“Emily” is a brave girl who works with one of LFCS’ behavioral health therapists. She suffers from having extreme social anxiety and struggles in many common social settings. Recently, Emily had to write an essay for her class that would be presented in front of everyone. Fighting through nervousness and fear, Emily and her therapist used this situation to work through her anxiety. Emily practiced speaking her essay in session (which in itself was a huge accomplishment for her) and built up her confidence for the big moment. When the day came, Emily stood in front of her class and successful shared the following speech:
“Mental health is extremely important. Just like anything else, it will deteriorate if you don’t take good care of it. According to SIRS, “Mental health is a state of cognitive or emotional well-being that affects how an individual copes with stress and life experiences.” Unfortunately, a stigma persists around mental health issues that prevents people from getting help. One of the many issues that increases this stigma are work ethics.

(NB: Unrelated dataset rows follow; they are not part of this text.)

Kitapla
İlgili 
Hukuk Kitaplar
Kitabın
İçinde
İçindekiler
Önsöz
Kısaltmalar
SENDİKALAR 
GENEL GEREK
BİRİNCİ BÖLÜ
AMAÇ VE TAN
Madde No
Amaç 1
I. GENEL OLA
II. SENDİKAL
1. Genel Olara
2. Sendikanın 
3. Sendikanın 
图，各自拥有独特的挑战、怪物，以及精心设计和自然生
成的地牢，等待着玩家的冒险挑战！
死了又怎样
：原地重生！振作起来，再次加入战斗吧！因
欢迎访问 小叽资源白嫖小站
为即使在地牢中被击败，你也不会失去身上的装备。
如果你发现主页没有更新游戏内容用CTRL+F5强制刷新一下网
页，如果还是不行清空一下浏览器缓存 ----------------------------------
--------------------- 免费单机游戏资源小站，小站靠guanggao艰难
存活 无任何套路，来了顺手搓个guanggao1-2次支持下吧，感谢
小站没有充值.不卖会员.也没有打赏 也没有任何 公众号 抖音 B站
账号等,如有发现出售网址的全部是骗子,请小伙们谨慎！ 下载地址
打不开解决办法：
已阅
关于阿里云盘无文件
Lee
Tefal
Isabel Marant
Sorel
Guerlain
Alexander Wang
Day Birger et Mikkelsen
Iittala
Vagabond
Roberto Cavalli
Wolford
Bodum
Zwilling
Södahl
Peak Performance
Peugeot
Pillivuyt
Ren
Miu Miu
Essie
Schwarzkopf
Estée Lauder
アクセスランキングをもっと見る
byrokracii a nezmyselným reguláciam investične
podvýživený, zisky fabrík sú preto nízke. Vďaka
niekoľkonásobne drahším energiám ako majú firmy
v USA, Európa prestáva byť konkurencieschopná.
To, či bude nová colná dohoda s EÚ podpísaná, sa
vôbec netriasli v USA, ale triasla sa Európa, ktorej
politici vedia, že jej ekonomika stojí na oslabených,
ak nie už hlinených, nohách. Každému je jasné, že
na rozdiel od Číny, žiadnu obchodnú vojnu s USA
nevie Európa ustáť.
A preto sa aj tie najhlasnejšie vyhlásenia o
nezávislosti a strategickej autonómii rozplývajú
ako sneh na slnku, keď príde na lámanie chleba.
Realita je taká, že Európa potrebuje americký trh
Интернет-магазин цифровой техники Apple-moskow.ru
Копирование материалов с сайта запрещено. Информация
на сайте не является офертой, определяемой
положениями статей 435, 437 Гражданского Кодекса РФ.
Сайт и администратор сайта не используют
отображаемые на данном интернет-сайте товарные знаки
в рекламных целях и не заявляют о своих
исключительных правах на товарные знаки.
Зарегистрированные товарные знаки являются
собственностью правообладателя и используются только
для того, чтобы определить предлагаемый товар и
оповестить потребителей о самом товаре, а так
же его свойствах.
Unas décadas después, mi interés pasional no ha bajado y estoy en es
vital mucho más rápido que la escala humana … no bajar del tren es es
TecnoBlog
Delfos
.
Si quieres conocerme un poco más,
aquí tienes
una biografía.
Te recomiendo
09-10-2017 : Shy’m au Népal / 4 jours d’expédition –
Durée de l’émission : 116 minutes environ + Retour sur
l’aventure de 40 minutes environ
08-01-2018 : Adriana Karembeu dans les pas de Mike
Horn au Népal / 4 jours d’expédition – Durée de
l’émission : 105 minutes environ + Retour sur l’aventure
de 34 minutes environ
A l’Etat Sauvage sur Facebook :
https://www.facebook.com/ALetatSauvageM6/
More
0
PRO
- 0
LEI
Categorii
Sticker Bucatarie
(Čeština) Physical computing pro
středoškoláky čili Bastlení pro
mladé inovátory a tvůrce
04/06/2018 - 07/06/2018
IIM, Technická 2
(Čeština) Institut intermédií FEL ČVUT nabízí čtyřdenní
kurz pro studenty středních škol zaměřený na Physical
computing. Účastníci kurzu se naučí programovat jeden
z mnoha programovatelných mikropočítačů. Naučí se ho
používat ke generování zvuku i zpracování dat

Work Ethics instill a stigma in workers that prevents them from seeking help. According to the New York Times, “In a 2017 paper, nearly 40 percent of physicians reported being hesitant to seek mental health care because they worried it would harm their chances to get or renew their medical licenses.” This shows that the expectations set by the medical field paints a perspective in the physicians’ minds. It makes them think that if any higher ups in the field figure out that a physician’s mental illness is impacting their ability to work in any way, the opportunity of that physician attaining or keeping their job could plummet. But you’re probably thinking, “The fact that only 40 percent of them felt that way probably means that the other 60 percent wasn’t nervous to seek out help.” While that could be true, the fact that a large percent of people were still uncertain about seeking help is shocking. With how things are now, you would think that being able to seek mental help would be the least of people’s worries, but no. The ethics established in the medical field push physicians to limit, to the point where they’re skeptical about trying to improve their own mental health! If they don’t make sure their health is in check, how can they help with someone else’s’ health?
Sadly, the ever-expending stigma surrounding mental health issues continues to restrain people from seeking the help they need. Even though stigma persists and surges, there are ways to help reduce it. Talking about your struggles and how you handled them could help someone else find the courage to overcome theirs. When you see someone struggling, help them out. Encourage them. Cheer them up. It might make their day even just a little bit better.”
Emily, on behalf of Lutheran Family and Children’s Services of Missouri, we are so incredibly proud of you! We are proud of your courage, determination for improvement, and passion for mental health advocacy. Thank you for being an example of success to those who are struggling with their own mental health issues.